*TASK PROMPT*: Gather from the listing below each line that includes the word "EqualResult", and copy it.

*PROVIDED RECORDS*:
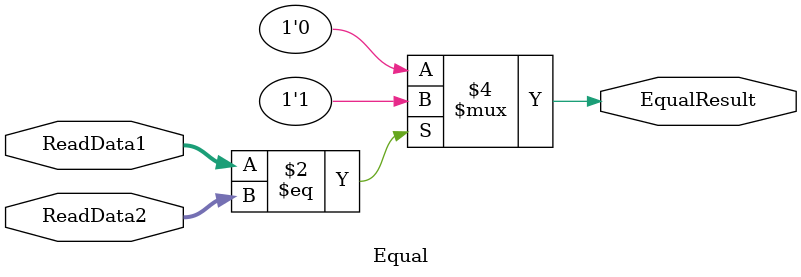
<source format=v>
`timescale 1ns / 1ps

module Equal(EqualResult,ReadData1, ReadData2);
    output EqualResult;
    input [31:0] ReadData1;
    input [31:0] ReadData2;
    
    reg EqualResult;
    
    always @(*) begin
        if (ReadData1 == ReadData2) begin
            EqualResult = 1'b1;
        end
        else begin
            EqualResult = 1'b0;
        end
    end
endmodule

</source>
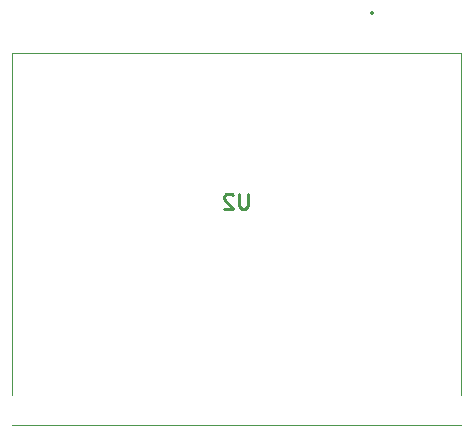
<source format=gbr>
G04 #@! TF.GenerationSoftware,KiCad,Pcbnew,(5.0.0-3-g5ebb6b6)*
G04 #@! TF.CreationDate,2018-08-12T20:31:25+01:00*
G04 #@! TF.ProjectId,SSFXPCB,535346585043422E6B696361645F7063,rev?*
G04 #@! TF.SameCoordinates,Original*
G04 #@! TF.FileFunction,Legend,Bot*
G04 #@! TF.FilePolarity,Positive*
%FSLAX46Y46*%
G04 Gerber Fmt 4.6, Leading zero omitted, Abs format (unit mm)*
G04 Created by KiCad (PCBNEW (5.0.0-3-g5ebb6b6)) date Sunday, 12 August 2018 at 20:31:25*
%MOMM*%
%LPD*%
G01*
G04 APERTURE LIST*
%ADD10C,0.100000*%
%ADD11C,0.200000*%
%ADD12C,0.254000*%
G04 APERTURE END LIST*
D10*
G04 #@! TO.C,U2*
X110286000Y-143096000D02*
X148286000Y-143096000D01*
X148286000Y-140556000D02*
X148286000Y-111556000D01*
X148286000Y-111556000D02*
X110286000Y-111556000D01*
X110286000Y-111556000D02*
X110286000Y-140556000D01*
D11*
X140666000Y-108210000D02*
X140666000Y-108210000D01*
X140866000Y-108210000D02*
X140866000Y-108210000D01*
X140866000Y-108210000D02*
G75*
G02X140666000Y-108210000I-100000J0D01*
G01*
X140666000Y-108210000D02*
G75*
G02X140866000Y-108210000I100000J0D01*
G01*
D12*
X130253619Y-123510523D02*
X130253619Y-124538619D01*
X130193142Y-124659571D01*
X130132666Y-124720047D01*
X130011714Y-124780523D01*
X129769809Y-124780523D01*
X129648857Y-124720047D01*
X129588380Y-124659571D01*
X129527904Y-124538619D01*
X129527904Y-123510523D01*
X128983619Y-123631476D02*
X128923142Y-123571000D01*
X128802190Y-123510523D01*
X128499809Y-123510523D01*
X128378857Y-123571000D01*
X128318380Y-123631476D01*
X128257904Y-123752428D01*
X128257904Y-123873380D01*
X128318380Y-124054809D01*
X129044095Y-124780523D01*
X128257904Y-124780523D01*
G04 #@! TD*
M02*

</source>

*REPLY*:
module Equal(EqualResult,ReadData1, ReadData2);
    output EqualResult;
    reg EqualResult;
            EqualResult = 1'b1;
            EqualResult = 1'b0;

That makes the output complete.